Entertainment Weekly is taking a look at the upcoming summer movies in their latest issue. One film that the publication is previewing comes from Spy and Bridesmaids director, Paul Feig. His latest action comedy is titled Jackpot, which stars John Cena, Awkwafina and Simu Liu. Jackpot will be hitting Prime Video on August 15 and EW has the first look photos from the film.
The synopsis according to Entertainment Weekly reads,
“The film follows new Los Angeles transplant Katie (Awkwafina), who accidentally finds herself with a winning lottery ticket that makes her a target in the Grand Lottery, a new contest in an economically challenged California that allows others to seize the ticket (and its prize) if they kill the winner by sundown.
When Katie joins forces with Noel (John Cena), an amateur jackpot protector, they try to survive the day, facing off against random adversaries and Louis Lewis (Simu Liu), a rival jackpot protector who wants the commission from Katie’s win for himself.”

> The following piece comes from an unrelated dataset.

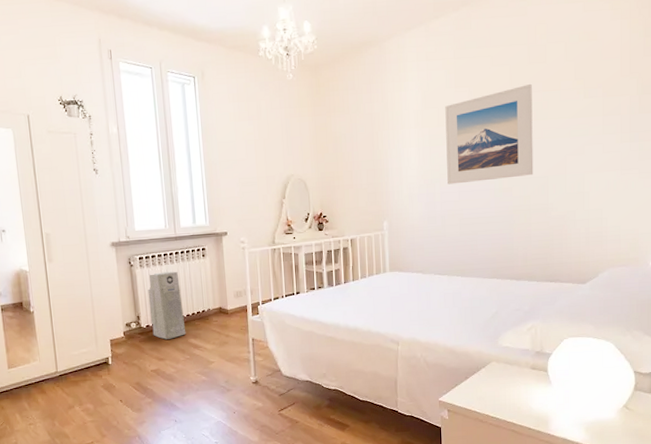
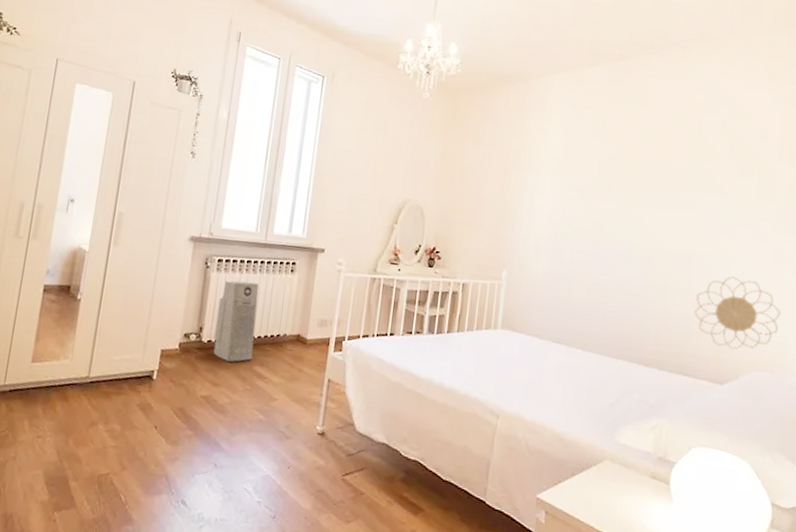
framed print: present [445,83,534,185] -> none [580,151,684,250]
decorative wall piece: none [555,189,632,252] -> present [694,276,782,349]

Feig has dipped his toe in the action genre with The Heat and Spy while still being integrated with his home in comedy. However, the director expresses how much he looked forward to working on this film. He tells EW, “This is the Jackie Chan movie I always wished I could make. What I love about Jackie Chan movies is that he’s a real, everyman caught in a situation he doesn’t want to be in. He’s the master of panicked fighting versus ‘I’m cool, and I’m going to take you on.’ It’s not Bruce Lee. It’s the ‘Get away from me, get away from me’ type of action. I don’t like mayhem and action for action’s sake. It always has to advance the plot, be character-driven, and find the humor in people who aren’t normally in these situations getting in these situations — and how they get themselves out of it.”
The director of such comedies as The Office and Freaks and Geeks also emphasized that the action comes from a fun place, but it’s still taken seriously. He expounded, “It is very fun and ridiculous, but you’re still worried for them because the stakes are real. But you’re never going, like, ‘That’s upsetting.’ I want to keep an elegance about it all and make it fun, but at the same time, I don’t like action comedies where the villain is silly, and everybody is silly. The stakes have to be real. There has to be real danger. It has to be very believable characters, and then you put them in an extreme situation.”